Table_1_The Pattern and Distribution of Induced Mutations in J. curcas Using Reduced Representation Sequencing.XLSX

Mutagenesis in combination with Genotyping by Sequencing (GBS) is a powerful tool for introducing variation, studying gene function and identifying causal mutations underlying phenotypes of interest in crop plant genomes. About 400 million paired-end reads were obtained from 82 ethylmethane sulfonate (EMS) induced mutants and 14 wild-type accessions of Jatropha curcas for the detection of Single Nucleotide Polymorphisms (SNPs) and Insertion/Deletions (InDels) by two different approaches (nGBS and ddGBS) on an Illumina HiSeq 2000 sequencer. Using bioinformatics analyses, 1,452 induced SNPs and InDels were identified in coding regions, which were distributed across 995 genes. The predominantly observed mutations were G/C to A/T transitions (64%), while transversions were observed at a lower frequency (36%). Regarding the effect of mutations on gene function, 18% of the mutations were located in intergenic regions. In fact, mutants with the highest number of heterozygous SNPs were found in samples treated with 0.8% EMS for 3 h. Reconstruction of the metabolic pathways showed that in total 16 SNPs were located in six KEGG pathways by nGBS and two pathways by ddGBS. The most highly represented pathways were ether-lipid metabolism and glycerophospholipid metabolism, followed by starch and sucrose metabolism by nGBS and triterpenoid biosynthesis as well as steroid biosynthesis by ddGBS. Furthermore, high genome methylation was observed in J. curcas, which might help to understand the plasticity of the Jatropha genome in response to environmental factors. At last, the results showed that continuously vegetatively propagated tissue is a fast, efficient and accurate method to dissolve chimeras, especially for long-lived plants like J. curcas. Obtained data showed that allelic variations and in silico analyses of gene functions (gene function prediction), which control important traits, could be identified in mutant populations using nGBS and ddGBS. However, the handling of GBS data is more difficult and more challenging than the traditional TILLING strategy in mutated plants, since the Jatropha genome sequence is incomplete, which makes alignment and variant analysis of target sequence reads challenging to perform and interpret.
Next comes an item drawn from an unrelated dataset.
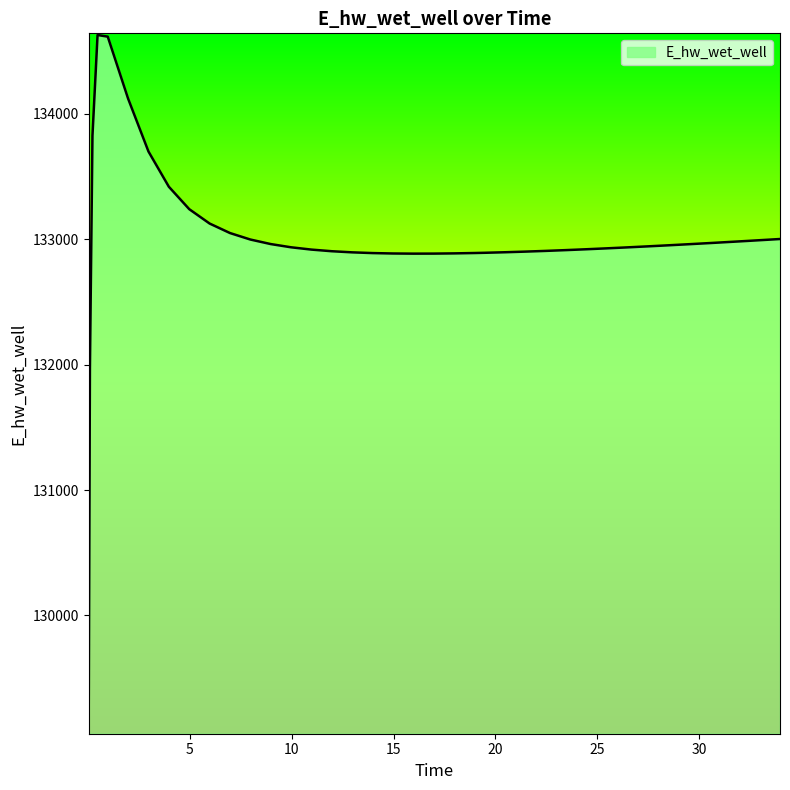

What is the maximum value shown in the chart?

134627.9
Therefore, providing a complete Jatropha reference genome sequence with high quality should be a priority for any breeding program.
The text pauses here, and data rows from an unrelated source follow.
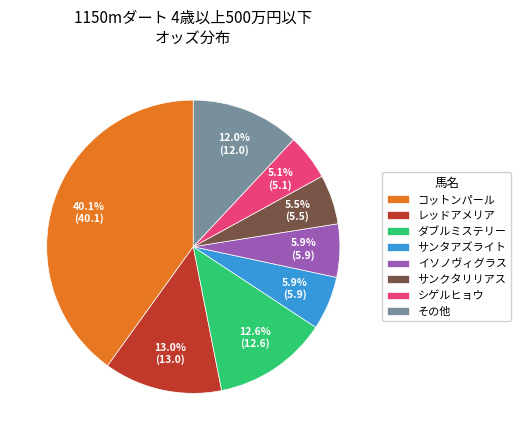

What percentage is the コットンパール slice, to the nearest percent?

40%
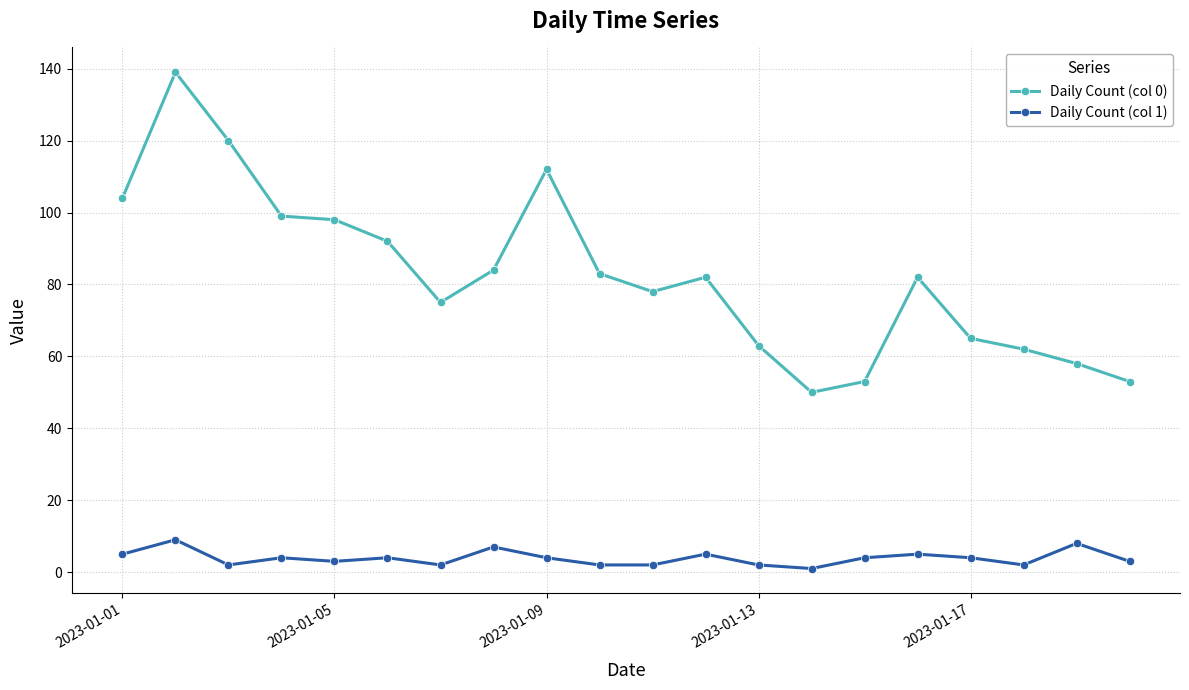

At how many categories does at least one series exceed 31?

20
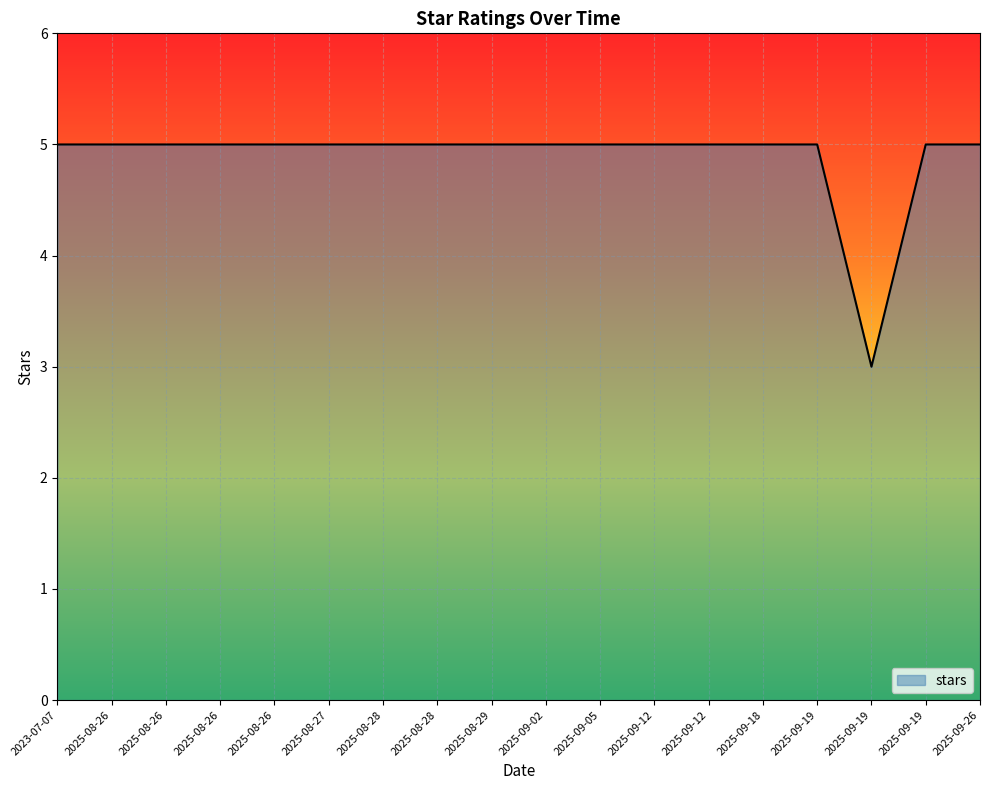

Which label corresponds to the smallest value in the chart?

2025-09-19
诱变育种结合测序分型(Genotyping by Sequencing, GBS)是一项强大的研究工具，可用于引入遗传变异、解析基因功能，并鉴定作物基因组中目标性状背后的因果突变。本研究依托Illumina HiSeq 2000测序仪，通过两种不同的测序分型策略（nGBS与ddGBS），对82株乙基甲磺酸酯(ethylmethane sulfonate, EMS)诱导的麻疯树(Jatropha curcas)突变体与14份野生型材料进行测序，共获得约4亿条双端测序读段，用于检测单核苷酸多态性(Single Nucleotide Polymorphisms, SNPs)与插入/缺失(Insertion/Deletions, InDels)变异。经生物信息学分析，研究人员在编码区中共鉴定出1452个诱导型SNPs与InDels变异，分布于995个基因中。所观测到的突变类型以G/C到A/T的碱基转换为主，占比64%；碱基颠换的发生频率较低，仅为36%。关于突变对基因功能的影响，18%的变异位点位于基因间区。实际上，在经0.8% EMS处理3小时的样本中，可获得杂合SNPs数量最多的突变体材料。代谢通路重构分析显示，通过nGBS策略共在6条京都基因与基因组百科全书(KEGG)通路中定位到16个SNPs位点，而ddGBS策略则定位到2条通路中的SNPs；其中nGBS鉴定到的富集程度最高的通路为醚脂代谢与甘油磷脂代谢，其次是淀粉与蔗糖代谢，ddGBS鉴定到的富集通路则为三萜类生物合成与类固醇生物合成。此外，研究团队在麻疯树基因组中观测到较高的甲基化水平，这有助于解析麻疯树基因组响应环境因子的可塑性机制。最后，研究结果表明，持续利用无性繁殖组织是一种快速、高效且准确的嵌合体消解方法，对于麻疯树这类长寿命植物尤为适用。本研究获得的数据表明，通过nGBS与ddGBS策略，可在突变体群体中鉴定出控制重要性状的等位变异，并开展基因功能的计算机模拟分析（基因功能预测）。但由于麻疯树参考基因组序列尚不完整，相较于传统的TILLING技术，GBS数据的处理难度与挑战更高，这导致目标序列读段的比对与变异分析工作难以开展且结果解读难度较大。因此，构建高质量的完整麻疯树参考基因组序列，应当成为麻疯树育种相关研究的优先事项。